The UK is scrambling to bring thousands of Afghans granted sanctuary in Britain but trapped in Pakistan to safety on chartered planes after Islamabad warned all those without visas would face arrest within days.
Thousands of Afghans – promised refuge in Britain after serving alongside coalition forces in Kabul – have been stranded in Islamabad for months awaiting relocation.
This was further delayed in November when Rishi Sunak stopped government flights and decided no Afghans should arrive here without sorting their own accommodation first.
However, The Independent revealed last week that the government was forced to reverse that decision after a legal challenge from two Afghans stuck in Pakistan following fears for their safety amid a crackdown on those whose visas have expired.
Pakistan on Thursday gave a final warning to all immigrants in the country illegally, including hundreds of thousands of Afghans, to leave before 1 November. Those who fail to leave will be sent to a detention centre before being deported.
Pakistan said it took the decision after Afghan nationals were found to be involved in crimes, smuggling and attacks against the government and the army, including 14 out of 24 suicide bombings this year.
“All the illegal immigrants have been identified. The state has a complete data,” interim interior minister Sarfraz Bugti told a news conference.

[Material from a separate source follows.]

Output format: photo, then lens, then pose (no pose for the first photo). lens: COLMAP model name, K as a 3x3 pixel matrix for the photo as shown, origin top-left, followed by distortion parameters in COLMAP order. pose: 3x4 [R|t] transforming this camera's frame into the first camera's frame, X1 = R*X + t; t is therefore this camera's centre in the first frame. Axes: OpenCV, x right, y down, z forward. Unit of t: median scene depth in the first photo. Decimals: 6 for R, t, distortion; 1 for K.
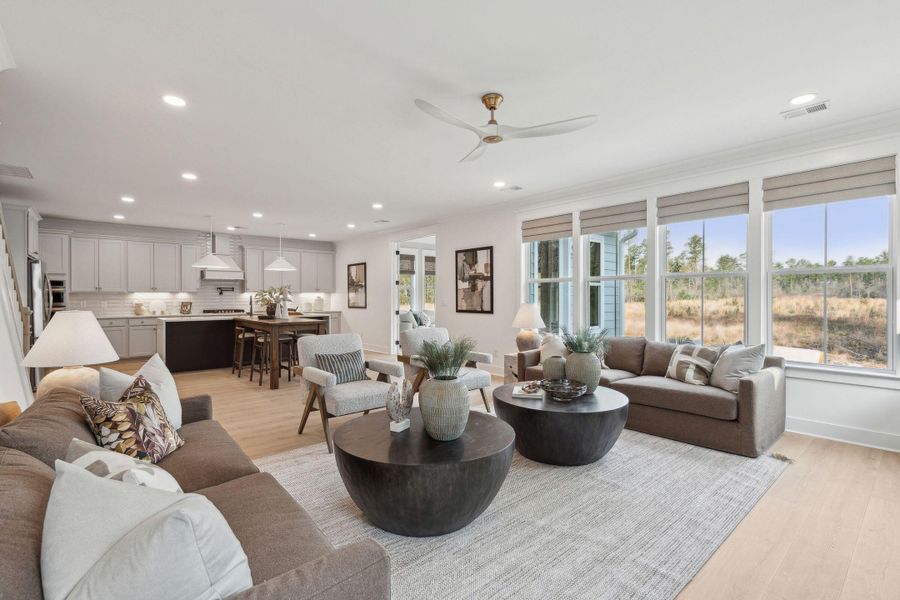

The UK government has however received assurances from the Pakistan government that any Afghans eligible for UK relocation will be protected.
This was given on the basis that UK politicians relocate them quickly out of Pakistan. Diplomats have now agreed that chartered flights out of Islamabad will continue until December, local media reported.
UK chartered flights to transfer the 3,000 or so refugees to Britain have now been agreed with the Pakistan government and ministers have said all Afghans eligible for the UK’s resettlement schemes will be housed in hotels if needed.
The Independent understands that the first flight will take some 200 Afghans from the capital to the UK on Thursday morning, with 12 chartered flights in total. Ministers have also committed to relocating hundreds of Afghans, eligible for UK resettlement, who are stuck in Iran.
Those arriving on Thursday will be housed in spare armed forces service homes.
Senior Tory MP Tobias Ellwood, former chairman of the defence select committee, told The Independent: “I hope the immediate operation can be expedited to bring those Afghans out of Pakistan.”
Mr Ellwood added: “There are a wider, awkward questions for us on what we do longer-term with Afghanistan, because the refugee situation is only going to get worse as the country economy collapses and there is a humanitarian catastrophe.”
The Independent previously revealed that police had raided one of the UK-funded hotels in Islamabad last month and arrested a number of Afghans whose visas had run out. They were only released after an intervention by the British High Commission (BHC).
A government spokesperson said: “The UK has made an ambitious and generous commitment to help at-risk people in Afghanistan and, so far, we have brought around 24,600 people to safety, including thousands of people eligible for our Afghan schemes.
“We continue to honour our commitments to bring eligible Afghans to the UK, with new arrivals going directly into settled accommodation where possible.”